Он коснулся здесь вопроса о самобытности русской науки, о необходимости развивать народную культуру и обрушился на славянофилов, стремившихся отгородить Россию стеной от Европы, от опасных «наущений лукавого Запада». Добролюбов пламенно восстал против этих стремлений реакционного славянофильства, якобы защищавшего «самобытность» России, а на деле прежде всего заботившегося о том, чтобы уберечь ее от возможных революционных событий, уже сотрясавших Западную Европу. Позиция Добролюбова была противоположной. Подобно другим великим русским демократам, он был убежден, что Россия должна пойти «по пути Запада», то есть пережить благодетельную революцию. И в предисловии к статье о Плавте он писал: «Тот, кто действительно хочет, чтобы в России принялась наука серьезно, чтобы в нас выработалось свое самостоятельное воззрение, народное направление… кто в самом деле хочет этого, тот никогда не скажет нам: удаляйтесь Европы, старайтесь не верить ее ученым, ее мыслителям… Напротив, он скажет: учитесь, учитесь у Европы… старайтесь усвоить запас знаний, накопившийся на Западе веками, старайтесь догнать Европу и взять у нее все лучшее, оставивши только то, что в ней самой дурно…»

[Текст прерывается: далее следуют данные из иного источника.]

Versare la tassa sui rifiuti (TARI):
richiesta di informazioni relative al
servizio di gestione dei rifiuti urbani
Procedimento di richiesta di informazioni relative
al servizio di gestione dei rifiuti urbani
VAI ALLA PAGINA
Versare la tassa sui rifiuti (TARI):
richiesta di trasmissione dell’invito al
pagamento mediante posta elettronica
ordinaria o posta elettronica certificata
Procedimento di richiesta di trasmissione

Эти слова были продиктованы искренним патриотическим чувством, великой болью за отсталость родной страны, желанием видеть ее сильной и свободной. Призыв революционного демократа учиться у Европы, то есть у ее передовых ученых и мыслителей, разумеется, не имел ничего общего с тем раболепством перед всем иностранным, каким были заражены господствующие классы русского общества.
Надо ли говорить, что острая полемика со славянофильством совсем не подходила к академической работе о жизни и творчестве Плавта. И Добролюбов, подавая сочинение профессору Благовещенскому, счел за лучшее не показывать ему свое предисловие.
* * *
Тем временем приближались выпускные экзамены. Добролюбов думал об этом с некоторой тревогой, но не потому, конечно, что он боялся за свои знания, — в этом отношении он был совершенно спокоен, — а потому, что перед ним вставал вопрос о дальнейшей своей участи. Согласится ли начальство оставить его в Петербурге, где по тем временам только и можно было ему применить свои силы, или постарается запрятать его в какое-нибудь захолустье, и ему придется «схоронить там себя на вею жизнь, опуститься и обрюзгнуть, надевши стёганый халат и вязаный колпак»?
Он твердо решил никуда не ехать по окончания института, тем более что Некрасов и Чернышевский звали его работать в «Современнике», просили писать «сколько успеет, чем больше, тем лучше». Но было ясно, что остаться не так просто. Он писал двоюродному брату в Нижний: «…начальство мое, после всех историй, какими я насолил ему, радо будет отправить меня в Иркутск или Колу, а никак не оставить в Петербурге. Директор уже давно порывался меня выгнать, да профессора не позволили… Так теперь я должен сам себе отыскивать место…»
Место скоро нашлось. По тогдашним правилам, студент, учившийся на казенный счет, мог получить освобождение от обязанности преподавать в учебном заведении, если он находил себе место домашнего учителя. Куракины, с детьми которых всю зиму занимался Добролюбов, выразили готовность помочь ему, то есть принять его формально в качестве постоянного учителя и тем самым дать основание для отказа от службы. Именно это и помогло Добролюбову; в течение некоторого времени он, уже расставшись с институтом, считался домашним учителем у Куракиных.